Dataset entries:
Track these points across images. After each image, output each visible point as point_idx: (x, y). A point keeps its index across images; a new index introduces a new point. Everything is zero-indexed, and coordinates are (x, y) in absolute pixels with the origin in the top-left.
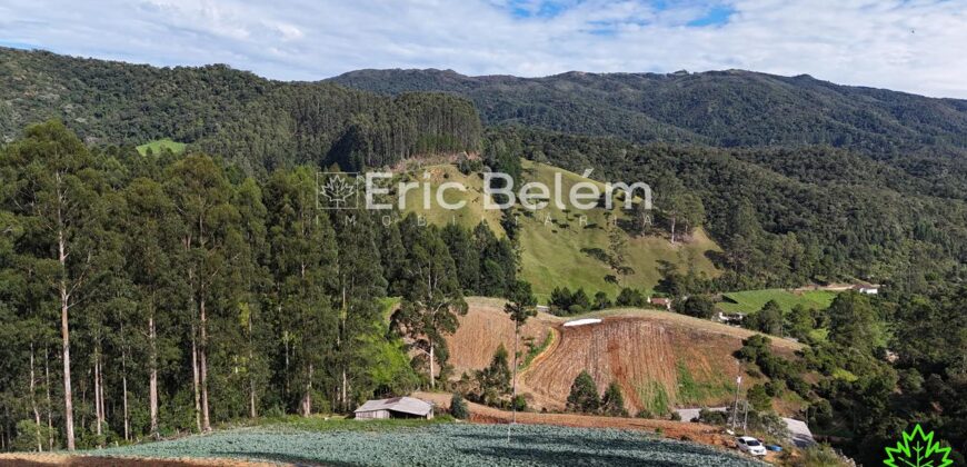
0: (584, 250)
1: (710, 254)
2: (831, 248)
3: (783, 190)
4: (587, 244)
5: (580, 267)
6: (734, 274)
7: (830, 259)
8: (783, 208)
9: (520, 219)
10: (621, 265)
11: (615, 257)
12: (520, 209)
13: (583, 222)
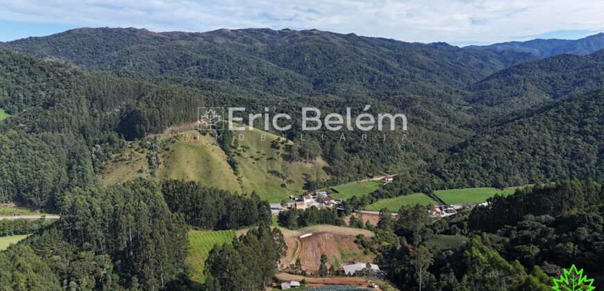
0: (269, 172)
1: (324, 168)
2: (373, 160)
4: (270, 169)
5: (269, 181)
6: (335, 177)
7: (373, 165)
8: (352, 139)
9: (236, 158)
10: (288, 179)
11: (284, 175)
12: (235, 152)
13: (266, 157)
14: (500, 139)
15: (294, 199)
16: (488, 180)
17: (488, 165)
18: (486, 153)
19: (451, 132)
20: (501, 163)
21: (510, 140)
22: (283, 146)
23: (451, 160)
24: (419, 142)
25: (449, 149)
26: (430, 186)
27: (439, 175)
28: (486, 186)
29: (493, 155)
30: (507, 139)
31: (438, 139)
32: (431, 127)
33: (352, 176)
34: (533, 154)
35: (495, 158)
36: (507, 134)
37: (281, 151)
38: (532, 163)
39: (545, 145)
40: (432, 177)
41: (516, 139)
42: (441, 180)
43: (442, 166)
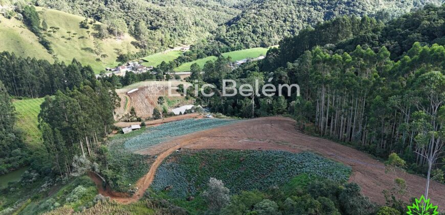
0: (82, 49)
1: (133, 43)
2: (172, 34)
3: (150, 10)
4: (83, 46)
5: (84, 57)
6: (143, 49)
7: (172, 38)
8: (152, 18)
9: (47, 38)
10: (101, 54)
11: (97, 51)
12: (45, 34)
13: (77, 36)
14: (263, 11)
15: (110, 70)
16: (257, 42)
17: (257, 31)
18: (254, 22)
19: (225, 11)
20: (265, 29)
21: (269, 12)
22: (92, 26)
23: (230, 30)
24: (205, 19)
25: (226, 24)
26: (218, 50)
27: (223, 41)
28: (257, 47)
29: (259, 23)
30: (267, 11)
31: (217, 17)
32: (210, 8)
33: (156, 48)
34: (285, 21)
35: (261, 25)
36: (267, 7)
37: (91, 30)
38: (284, 28)
39: (291, 14)
40: (219, 43)
41: (273, 11)
42: (225, 45)
43: (224, 34)
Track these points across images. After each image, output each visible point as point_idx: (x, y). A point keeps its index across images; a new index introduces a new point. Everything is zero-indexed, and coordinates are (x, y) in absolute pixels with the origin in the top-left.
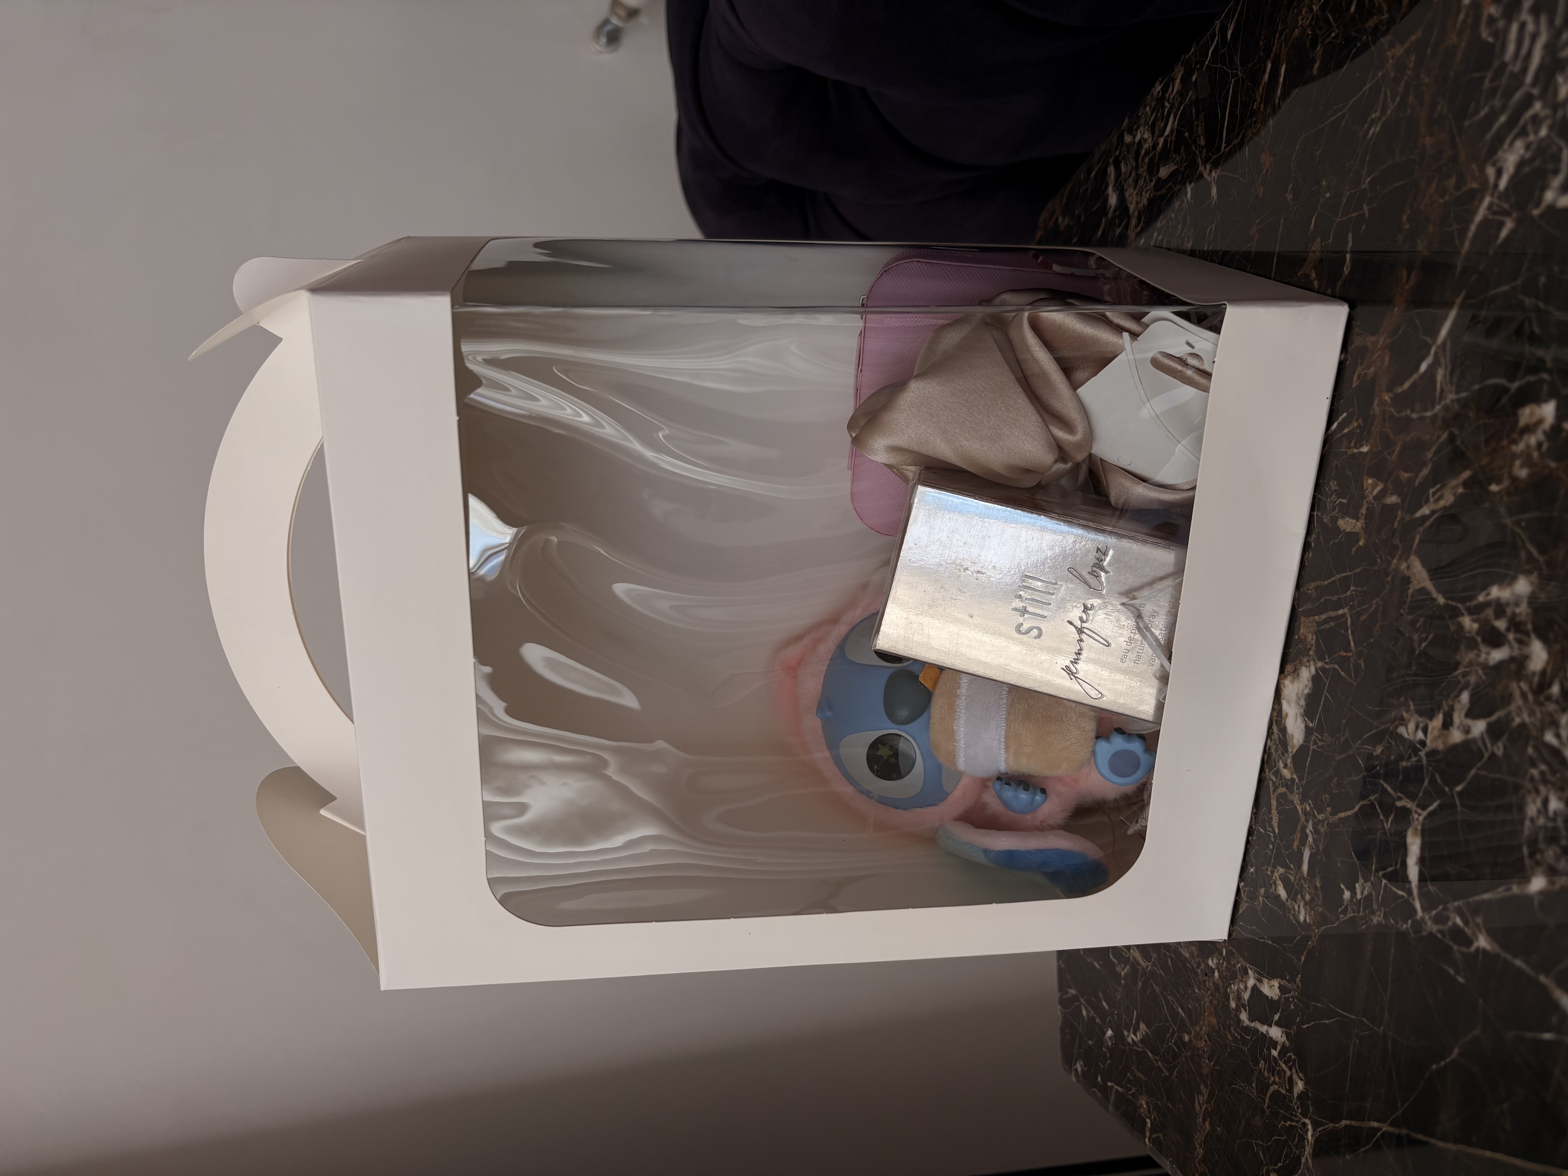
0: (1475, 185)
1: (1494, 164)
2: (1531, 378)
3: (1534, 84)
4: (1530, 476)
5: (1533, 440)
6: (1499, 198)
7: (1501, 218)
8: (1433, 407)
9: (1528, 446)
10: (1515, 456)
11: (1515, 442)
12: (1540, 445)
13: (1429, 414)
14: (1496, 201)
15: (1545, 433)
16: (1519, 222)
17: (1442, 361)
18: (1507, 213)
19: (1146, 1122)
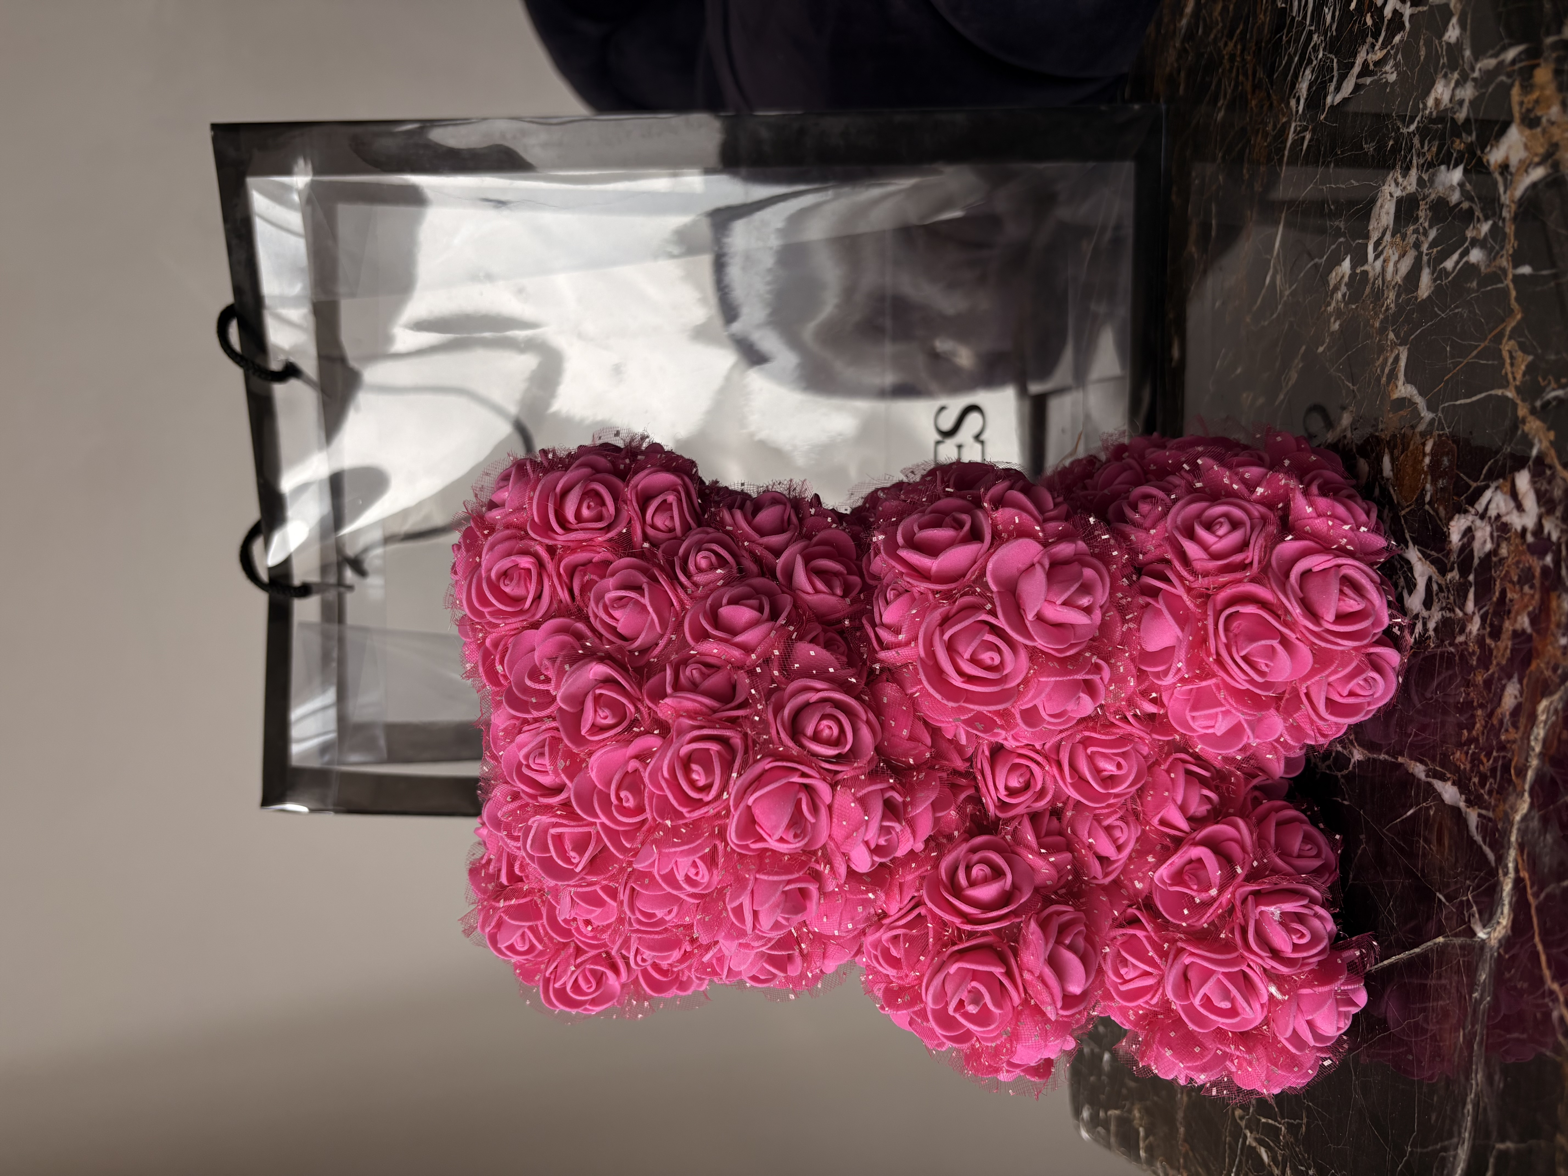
0: (1284, 120)
1: (1294, 97)
2: (1333, 247)
3: (1311, 25)
4: (1340, 325)
5: (1339, 295)
6: (1300, 120)
7: (1302, 135)
8: (1277, 308)
9: (1337, 302)
10: (1330, 315)
11: (1329, 304)
12: (1344, 296)
13: (1275, 316)
14: (1299, 123)
15: (1346, 285)
16: (1314, 131)
17: (1279, 268)
18: (1305, 129)
19: (1138, 1133)
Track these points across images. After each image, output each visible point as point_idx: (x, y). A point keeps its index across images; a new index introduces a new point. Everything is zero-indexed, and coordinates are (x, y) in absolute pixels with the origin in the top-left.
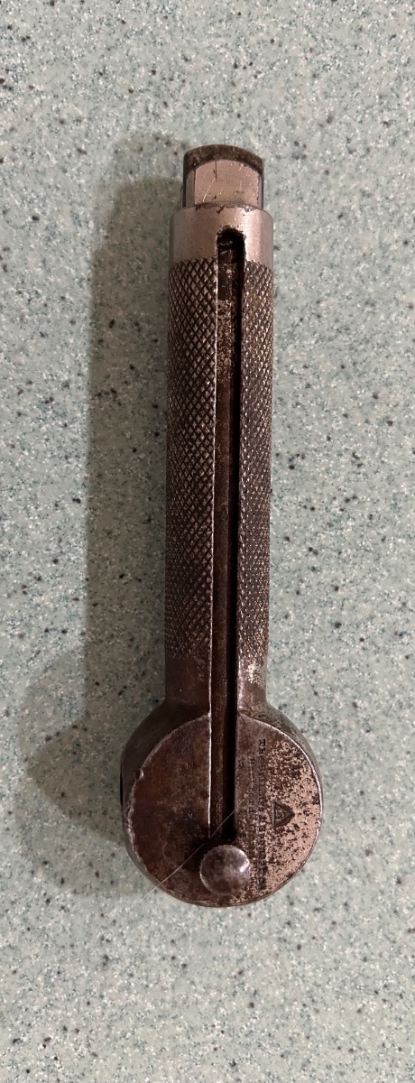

Your assignment:
Reproduce every one of the dataset entries above word for word, omitting the pictures from your answer.

Response for this exercise:
Track these points across images. After each image, output each visible point as point_idx: (x, y). A point keeps its index across images; a new index introduces a new point. Everything is zero-indexed, and coordinates are (x, y) in absolute pixels with the origin in the top-left.
0: (584, 250)
1: (710, 254)
2: (831, 248)
3: (783, 190)
4: (587, 244)
5: (580, 267)
6: (734, 274)
7: (830, 259)
8: (783, 208)
9: (520, 219)
10: (621, 265)
11: (615, 257)
12: (520, 209)
13: (583, 222)
0: (269, 172)
1: (324, 168)
2: (373, 160)
4: (270, 169)
5: (269, 181)
6: (335, 177)
7: (373, 165)
8: (352, 139)
9: (236, 158)
10: (288, 179)
11: (284, 175)
12: (235, 152)
13: (266, 157)
14: (500, 139)
15: (294, 199)
16: (488, 180)
17: (488, 165)
18: (486, 153)
19: (451, 132)
20: (501, 163)
21: (510, 140)
22: (283, 146)
23: (451, 160)
24: (419, 142)
25: (449, 149)
26: (430, 186)
27: (439, 175)
28: (486, 186)
29: (493, 155)
30: (507, 139)
31: (438, 139)
32: (431, 127)
33: (352, 176)
34: (533, 154)
35: (495, 158)
36: (507, 134)
37: (281, 151)
38: (532, 163)
39: (545, 145)
40: (432, 177)
41: (516, 139)
42: (441, 180)
43: (442, 166)
0: (82, 49)
1: (133, 43)
2: (172, 34)
3: (150, 10)
4: (83, 46)
5: (84, 57)
6: (143, 49)
7: (172, 38)
8: (152, 18)
9: (47, 38)
10: (101, 54)
11: (97, 51)
12: (45, 34)
13: (77, 36)
14: (263, 11)
15: (110, 70)
16: (257, 42)
17: (257, 31)
18: (254, 22)
19: (225, 11)
20: (265, 29)
21: (269, 12)
22: (92, 26)
23: (230, 30)
24: (205, 19)
25: (226, 24)
26: (218, 50)
27: (223, 41)
28: (257, 47)
29: (259, 23)
30: (267, 11)
31: (217, 17)
32: (210, 8)
33: (156, 48)
34: (285, 21)
35: (261, 25)
36: (267, 7)
37: (91, 30)
38: (284, 28)
39: (291, 14)
40: (219, 43)
41: (273, 11)
42: (225, 45)
43: (224, 34)
Track these points across images. After each image, output each visible point as point_idx: (x, y). A point keeps its index across images; a new index introduces a new point. Everything is zero-indexed, and coordinates are (x, y) in absolute pixels with the origin in the top-left.
0: (1475, 185)
1: (1494, 164)
2: (1531, 378)
3: (1534, 84)
4: (1530, 476)
5: (1533, 440)
6: (1499, 198)
7: (1501, 218)
8: (1433, 407)
9: (1528, 446)
10: (1515, 456)
11: (1515, 442)
12: (1540, 445)
13: (1429, 414)
14: (1496, 201)
15: (1545, 433)
16: (1519, 222)
17: (1442, 361)
18: (1507, 213)
19: (1146, 1122)
0: (1284, 120)
1: (1294, 97)
2: (1333, 247)
3: (1311, 25)
4: (1340, 325)
5: (1339, 295)
6: (1300, 120)
7: (1302, 135)
8: (1277, 308)
9: (1337, 302)
10: (1330, 315)
11: (1329, 304)
12: (1344, 296)
13: (1275, 316)
14: (1299, 123)
15: (1346, 285)
16: (1314, 131)
17: (1279, 268)
18: (1305, 129)
19: (1138, 1133)
Track these points across images. After each image, output each visible point as point_idx: (x, y). A point keeps its index across images; a new index introduces a new point. Everything is zero-indexed, and coordinates are (x, y) in absolute pixels with the origin in the top-left.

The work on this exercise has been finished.